Nios II is a 32-bit RISC instruction set designed by Altera (now Intel) for soft-core processors that run on FPGAs. It’s the running example in Computer Architecture because it’s clean, simple, and small enough to learn end-to-end while still being a real architecture used in industry.
Every Nios II instruction is 32 bits wide, and memory is byte-addressable, so each instruction occupies 4 consecutive byte addresses. The PC increments by 4 between instructions in straight-line code.
Register file
32 general-purpose registers, each 32 bits wide:
| Register | Convention | Use |
|---|---|---|
r0 | zero | Always reads as 0; writes ignored |
r1 | at | Assembler temporary (don’t use in hand-written code) |
r2, r3 | return values | Return value(s) from subroutines |
r4–r7 | arguments | First four subroutine arguments |
r8–r15 | caller-saved | Free for use; not preserved across calls |
r16–r23 | callee-saved | Free, but must be preserved if used |
r24 | et | Exception temporary |
r25 | bt | Break temporary |
r26 | gp | Global pointer |
r27 | sp | Stack pointer |
r28 | fp | Frame pointer (optional) |
r29 | ea | Exception return address |
r30 | ba | Break return address |
r31 | ra | Return address (link register) |
Plus a small set of control registers (status, estatus, ienable, ipending, etc.) for interrupts and processor state.
Notation
In Nios II’s Register transfer notation descriptions, the convention is uppercase R (so R2 ← [LOC] reads as “load contents of memory at LOC into r2”). In actual Nios II assembly source, registers are written lowercase: r2, r3, etc. This vault uses lowercase r0..r31 for Nios II–specific examples and uppercase R0..R31 for generic textbook RTN descriptions.

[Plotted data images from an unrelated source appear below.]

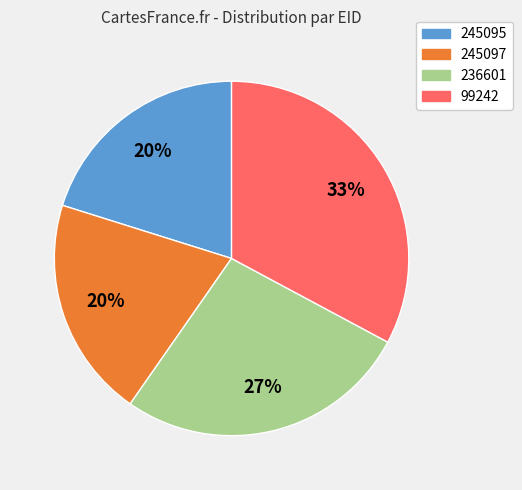

Which category has the biggest portion of the pie?

99242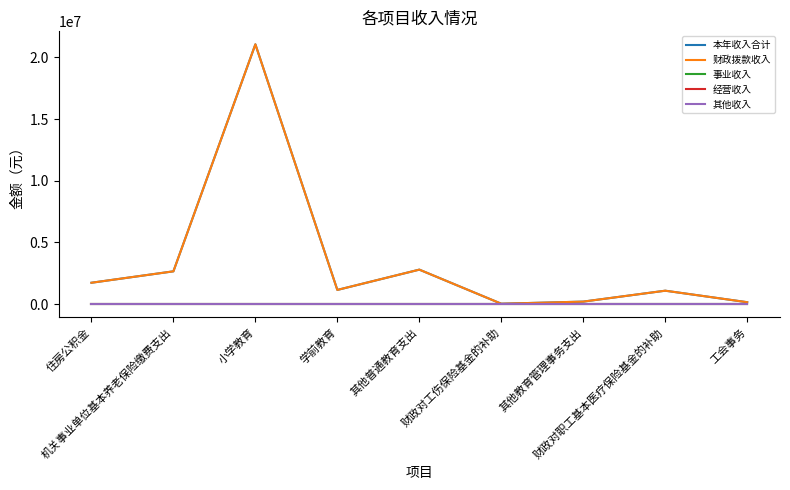

Is this an area chart (filled region under the line)?

No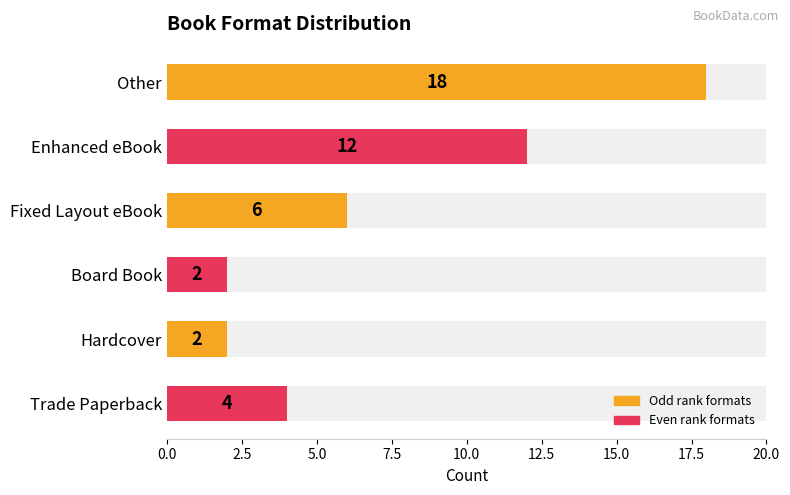

What is the greatest value displayed?

18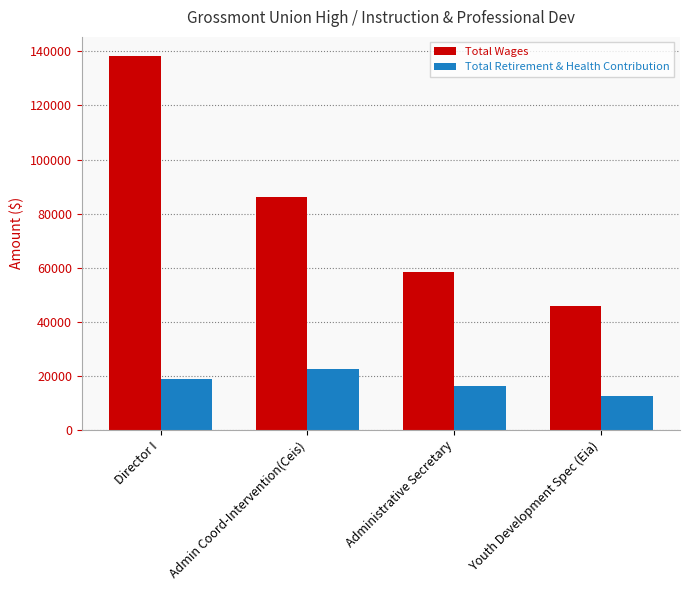

What is the maximum value shown in the chart?

138450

In assembly source, the operand order is dest, src1, src2:
add r3, r4, r5 # r3 ← r4 + r5
ldw r2, 0(r5) # r2 ← memory[r5 + 0]
Comments start with # and run to end of line.
Instruction categories
For Computer Architecture the practical instruction subset breaks into:
- Nios II data-movement instructions —
mov,movi,movia,ldw,stw. Get values into and out of registers and memory. - Nios II arithmetic instructions —
add,addi,subi,sub, etc. Math on registers. - Nios II branch instructions —
br,beq,bne,bge,ble,bgt,blt. Conditional and unconditional control flow. - return —
call,ret. Subroutine invocation.
Logical and shift instructions (and, or, xor, srli, etc.) round out the set but the four categories above cover most Computer Architecture work.
Assembly source structure
A typical Nios II program looks like:
.text # code section
.global _start
_start:
movia r2, LIST # load address of LIST
ldw r3, 0(r2) # load first element
addi r3, r3, 1 # increment
stw r3, 0(r2) # store back
br _start # loop forever (placeholder)
.data # data section
LIST: .word 10, 20, 30, 40
.text and .data are assembler directives — they tell the assembler what to do but don’t generate executable instructions themselves. .word reserves a 4-byte word with a given initial value.
For the design process behind a non-trivial program — partitioning into subroutines, choosing data structures, writing pseudocode first — see Subroutine design process.